01 décembre 2012

Hortensia Kebab

Ce jour-là, j’allais être en retard au boulot mais elle voulait gratter le petit bout de croûte noire, en haut à gauche, de ma cicatrice, de mon trou dans le bras. Oui parce qu’à la clinique ils avaient dit non attendez, vous n’avez pas bien compris, c’est pas une incision qu’on vous a fait, c’est un trou dans le bras. Elle grattouille avec son bistouri, vous voyez ce petit bout de croûte noire là en haut à gauche, je crois que c’est ça, je vais essayer de gratter, mais en fait vous savez, je suis pas très sûre de ce que je fais, c’est pas vraiment mon boulot, je suis juste infirmière moi, mais bon ça y est attention voilà je gratte, là.

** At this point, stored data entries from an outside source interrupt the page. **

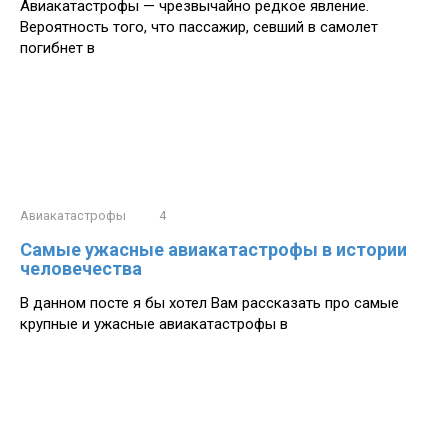
Авиакатастрофы — чрезвычайно редкое явление.
Вероятность того, что пассажир, севший в самолет
погибнет в
Авиакатастрофы
4
Самые ужасные авиакатастрофы в истории
человечества
В данном посте я бы хотел Вам рассказать про самые
крупные и ужасные авиакатастрофы в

Puis elle a dit ah et au fait, hein, surtout, avec ça sur le bras, pas de soleil pour vous cet été, et là j’ai compris qu'elle était folle. 
Au travail, dans les grands couloirs pleins de fenêtres j’erre entre deux cigarettes ou bien on reste bloqués dans les ascenseurs, moi et la femme de ménage, celle qui fait les ascenseurs au chiffon, et qui sursaute comme au premier jour quand tu lui souhaites une bonne journée. Dans la cour d’honneur où je fume, je mate les pigeons, un ou deux pompiers, les agents de sécurité et puis les statues des porte-lance là haut, bien droites, sur le toit. Au Japon, les gens descendent dans la rue contre le redémarrage des centrales et sous le signe de l’hortensia. Ici depuis mai l’ennui s’installe et juillet avance en ressemblant à l’hiver, même quand il se met soudain à faire trente-deux degrés, chape de plomb, ciel bouché. Et quand on se retrouve sous les pins pour un soir sur le chemin des îles à Kamena Vourla, P. me tend une bière, je n’ai rien vu venir, je me pince : la voûte des arbres au dessus du grand bar, le petit dee-jay velu qui remixe Patty Pravo, la musique par-dessus le bruit des voitures, l’odeur de kebab, et le chant des oiseaux. Au matin le ferry avance lentement dans le détroit, entre le Continent et l’Eubée, au milieu des golfes, des carrières, des vieux villages détruits ou abandonnés. Sur l’île, pour remonter à la maison après les bières bues dans le bar semi-désert ou Katerina chante le soir de sa voix ferme pour faire danser trois cultivateurs de prunes séchées et deux plaisanciers égarés, ou bien au Bardon où la serveuse nous met en riant des glaçons dans la pression, on prend nos quatre-cent marches ou nos ruelles en pentes que je finis chaque soir de grimper pieds nus et les baskets à la main que j’ai retirées en chemin. Je suis Ava Gardner, P. et moi titubons en chantonnant, forçant à peine dans la côte sur de vieux genoux qui ne nous portent plus, jusqu’au lit où nous nous jetons éreintés et soufflant comme des bœufs, à l’heure du retour à l’étable. Et quand un restaurant ici, un café là, mettent la clé sous la porte au beau milieu de l’été, ce n’est pas faute qu’on y ait descendu de l’ouzo jusqu’à en pleurer. 
Alors plus tard, quand la rentrée a décidé de nous assommer, qu’au Tamil Nadu les anti-nucléaires indiens ont été rejetés à la mer, et qu’en France les huit millions sous le seuil de pauvreté ont été dépassés, Il n’y a plus ni kebabs ni hortensias, le matin et le soir moi j’ai repris à pointer, et puis mes patronnes ont recommencé à raconter sans cesse qu’elles sont sous l’eau, mais moi tant pis je plonge pas assez profond pour aller les repêcher. Dans la cour ils ont remis des piques contre les pigeons et certains viennent s’embrocher, mais il y a toujours autant de fiente sur les carreaux à ma fenêtre, c’est juste qu’on en prend moins sur la tête, en allant fumer. Depuis que le froid revient, souvent j’ai envie de manger des éclairs au chocolat ou au café, je m’achèterais bien quelques polos orange, et le petit agent technique du rez-de-chaussée a remis son joli pantalon bleu de travail qui me fait grimper. C’est bientôt Noël, et pour un aéroport qui engraissera les géants du BTP, le gouvernement a ressorti les matraques auxquelles les sociaux-démocrates n’ont jamais complètement renoncé. Pour calmer le boccage nantais, nos forces de l’ordre ont décidé que les grenades assourdissantes, aux manifestants, on pouvait désormais aussi bien les leur jeter aux pieds.

Je sais pas, après les bains de mer dans l’île, il n’y a plus de petit bout de croûte noire en haut à gauche de ma cicatrice, mais à l’approche de l’hiver je recommencerais bien à la gratter.